======== Source data

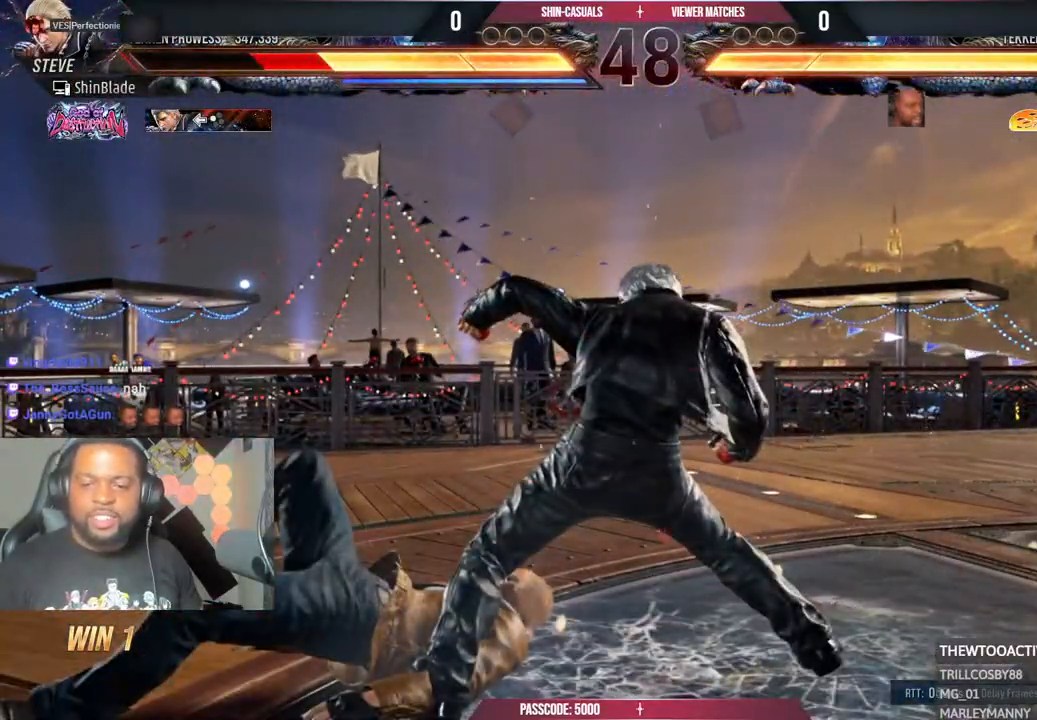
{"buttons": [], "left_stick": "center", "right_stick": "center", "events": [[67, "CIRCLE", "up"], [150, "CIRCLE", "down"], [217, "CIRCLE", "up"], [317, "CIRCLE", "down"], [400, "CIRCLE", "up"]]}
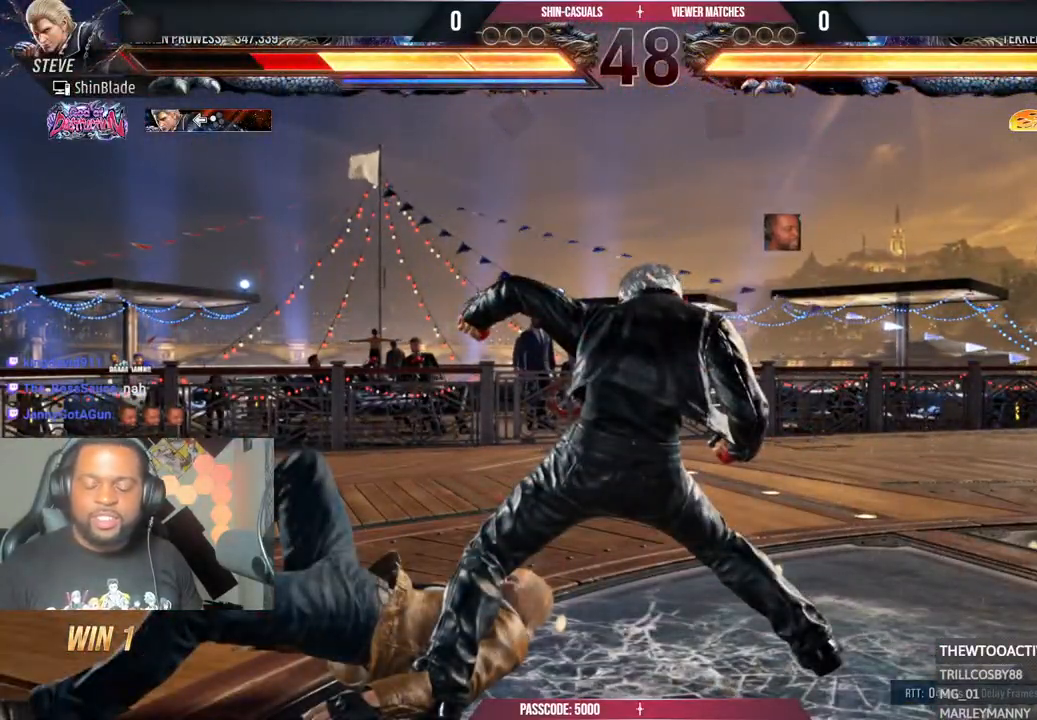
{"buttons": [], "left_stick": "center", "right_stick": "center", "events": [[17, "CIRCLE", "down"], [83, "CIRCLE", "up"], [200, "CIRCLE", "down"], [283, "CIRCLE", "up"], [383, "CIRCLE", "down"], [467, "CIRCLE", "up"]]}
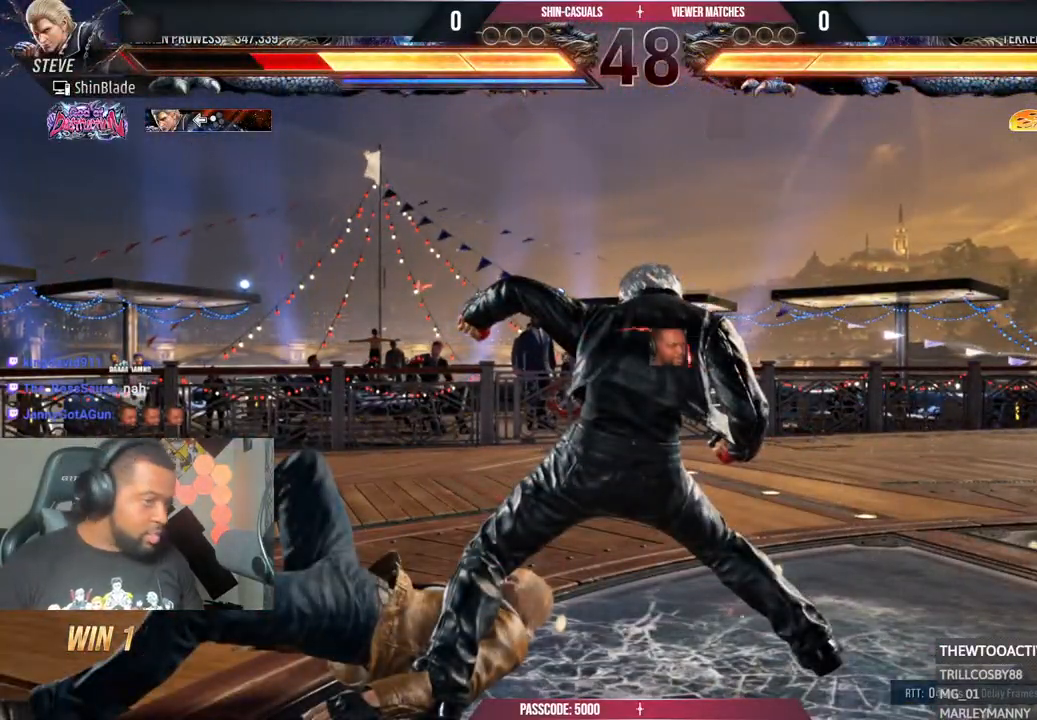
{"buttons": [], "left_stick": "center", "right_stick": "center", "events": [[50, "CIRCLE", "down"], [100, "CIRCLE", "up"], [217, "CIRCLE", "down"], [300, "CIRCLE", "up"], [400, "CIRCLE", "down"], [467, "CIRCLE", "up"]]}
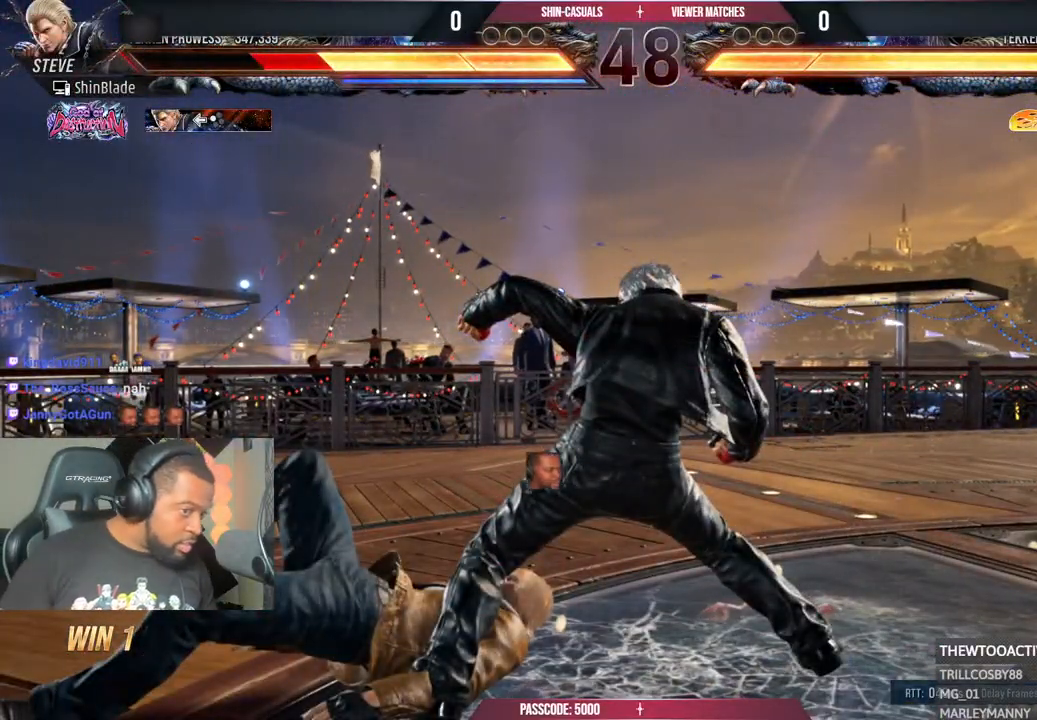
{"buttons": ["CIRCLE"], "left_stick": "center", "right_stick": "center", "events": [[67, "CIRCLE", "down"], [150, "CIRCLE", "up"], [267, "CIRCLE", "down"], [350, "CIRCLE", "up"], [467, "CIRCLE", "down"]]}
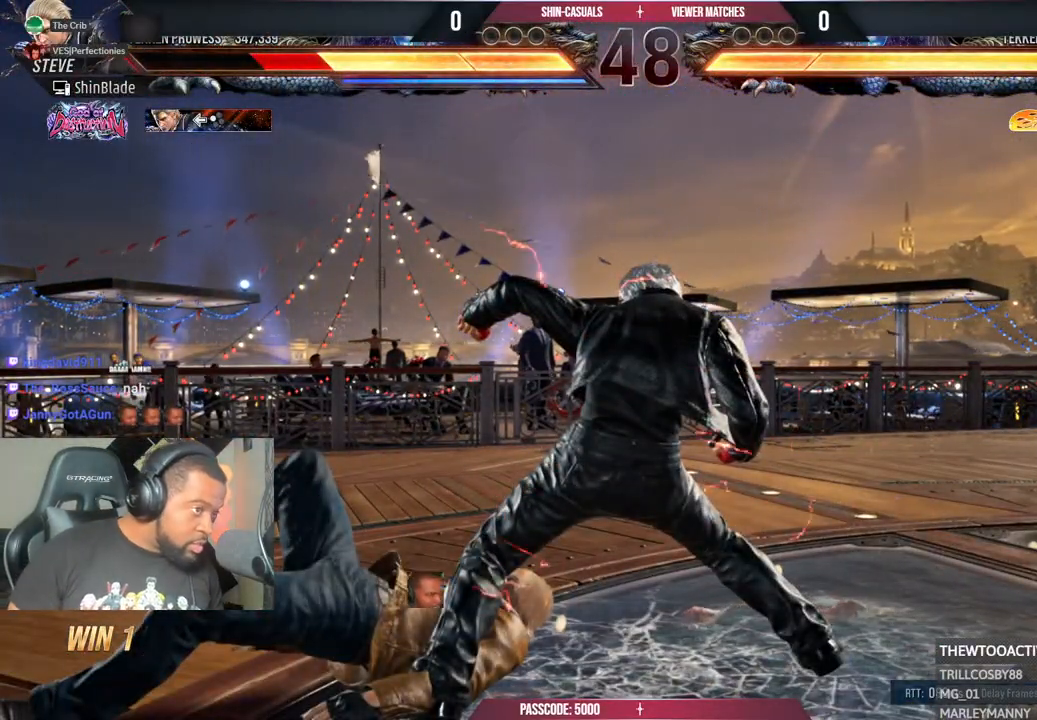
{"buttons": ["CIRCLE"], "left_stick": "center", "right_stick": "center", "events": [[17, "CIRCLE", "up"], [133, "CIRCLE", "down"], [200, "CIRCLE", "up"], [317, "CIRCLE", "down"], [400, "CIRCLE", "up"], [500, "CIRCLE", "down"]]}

================

### What is expected
Once the pictures are set aside, output the whole listing exactly.

### Written solution
{"buttons": [], "left_stick": "center", "right_stick": "center", "events": [[67, "CIRCLE", "up"], [150, "CIRCLE", "down"], [217, "CIRCLE", "up"], [317, "CIRCLE", "down"], [400, "CIRCLE", "up"]]}
{"buttons": [], "left_stick": "center", "right_stick": "center", "events": [[17, "CIRCLE", "down"], [83, "CIRCLE", "up"], [200, "CIRCLE", "down"], [283, "CIRCLE", "up"], [383, "CIRCLE", "down"], [467, "CIRCLE", "up"]]}
{"buttons": [], "left_stick": "center", "right_stick": "center", "events": [[50, "CIRCLE", "down"], [100, "CIRCLE", "up"], [217, "CIRCLE", "down"], [300, "CIRCLE", "up"], [400, "CIRCLE", "down"], [467, "CIRCLE", "up"]]}
{"buttons": ["CIRCLE"], "left_stick": "center", "right_stick": "center", "events": [[67, "CIRCLE", "down"], [150, "CIRCLE", "up"], [267, "CIRCLE", "down"], [350, "CIRCLE", "up"], [467, "CIRCLE", "down"]]}
{"buttons": ["CIRCLE"], "left_stick": "center", "right_stick": "center", "events": [[17, "CIRCLE", "up"], [133, "CIRCLE", "down"], [200, "CIRCLE", "up"], [317, "CIRCLE", "down"], [400, "CIRCLE", "up"], [500, "CIRCLE", "down"]]}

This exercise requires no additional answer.